[[ SUPPLIED DATA, beginning ]]
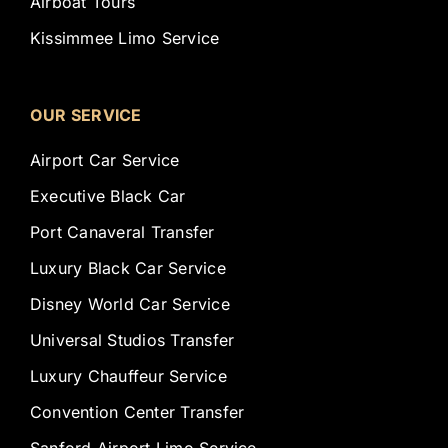
Airboat Tours
Kissimmee Limo Service
OUR SERVICE
Airport Car Service
Executive Black Car
Port Canaveral Transfer
Luxury Black Car Service
Disney World Car Service
Universal Studios Transfer
Luxury Chauffeur Service
Convention Center Transfer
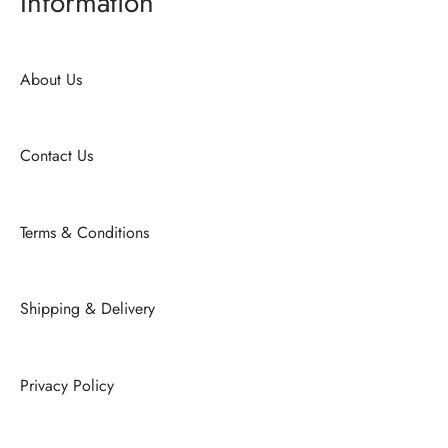
Information
About Us
Contact Us
Terms & Conditions
Shipping & Delivery
Privacy Policy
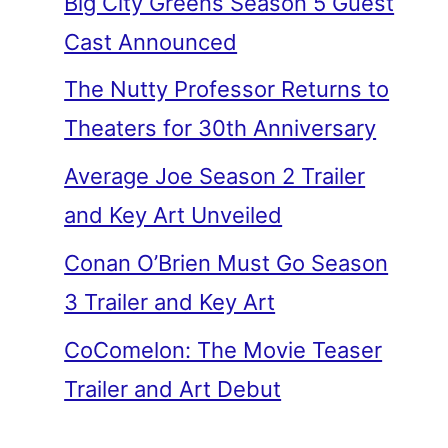
Big City Greens Season 5 Guest
Cast Announced
The Nutty Professor Returns to
Theaters for 30th Anniversary
Average Joe Season 2 Trailer
and Key Art Unveiled
Conan O’Brien Must Go Season
3 Trailer and Key Art
CoComelon: The Movie Teaser
Trailer and Art Debut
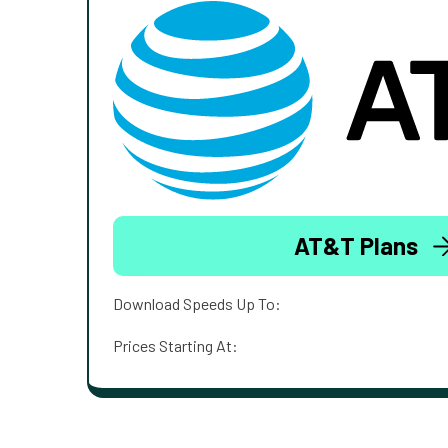
AT&T Plans
Download Speeds Up To:
Prices Starting At:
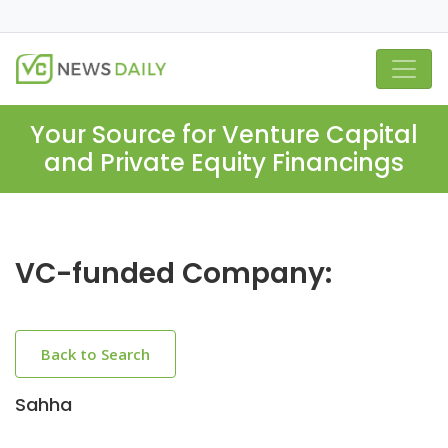
Your Source for Venture Capital
and Private Equity Financings
VC-funded Company:
Back to Search
Sahha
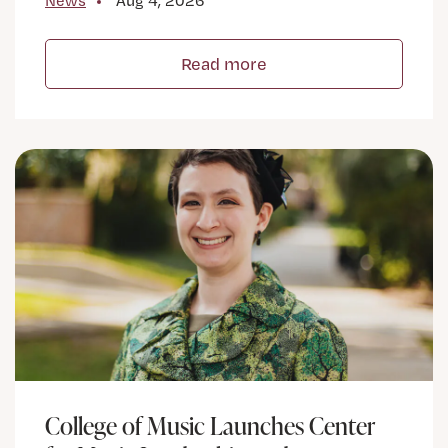
News
Aug 4, 2026
Read more
College of Music Launches Center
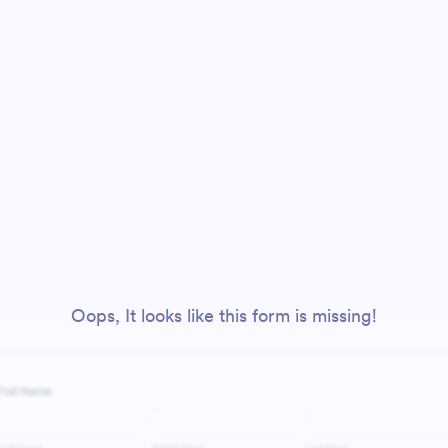
Oops, It looks like this form is missing!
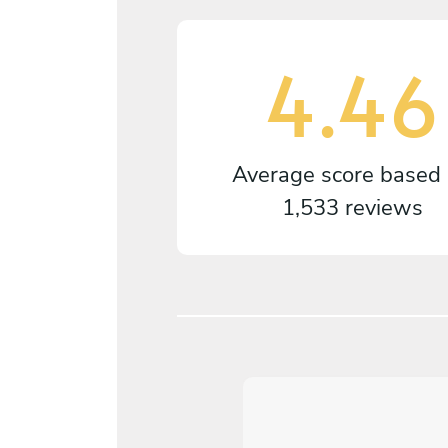
4.46
Average score based
1,533 reviews
5
/
5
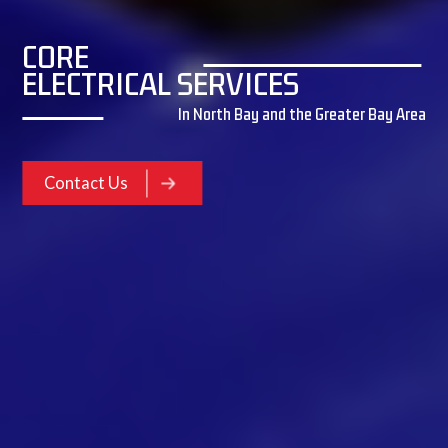
CORE
ELECTRICAL SERVICES
In North Bay and the Greater Bay Area
Contact Us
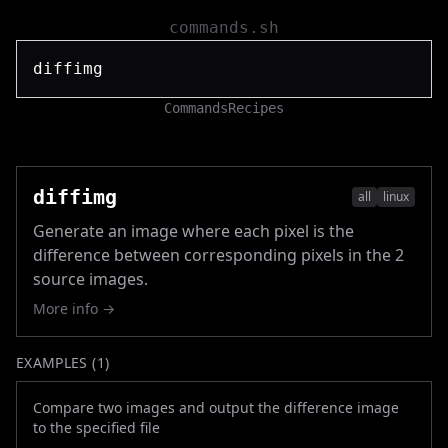
commands.sh
Commands
Recipes
diffimg
all
linux
Generate an image where each pixel is the
difference between corresponding pixels in the 2
source images.
More info →
EXAMPLES (
1
)
Compare two images and output the difference image
to the specified file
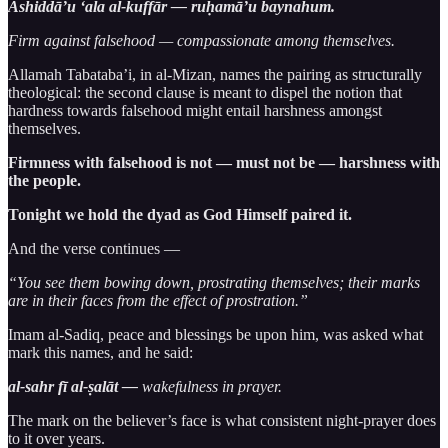
Ashiddā’u ‘ala al-kuffār — ruḥamā’u baynahum.
Firm against falsehood — compassionate among themselves.
Allamah Tabataba’i, in al-Mizan, names the pairing as structurally
theological: the second clause is meant to dispel the notion that
hardness towards falsehood might entail harshness amongst
themselves.
Firmness with falsehood is not — must not be — harshness with
the people.
Tonight we hold the dyad as God Himself paired it.
And the verse continues —
“You see them bowing down, prostrating themselves; their marks
are in their faces from the effect of prostration.”
Imam al-Sadiq, peace and blessings be upon him, was asked what
mark this names, and he said:
al-sahr fī al-ṣalāt —
wakefulness in prayer.
The mark on the believer’s face is what consistent night-prayer does
to it over years.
[[ SUPPLIED DATA, end ]]
_REQUIRED WORK:_ Each line carrying the string "names" should be copied out from the entries.

_EXPECTED OUTPUT:_
Allamah Tabataba’i, in al-Mizan, names the pairing as structurally
mark this names, and he said:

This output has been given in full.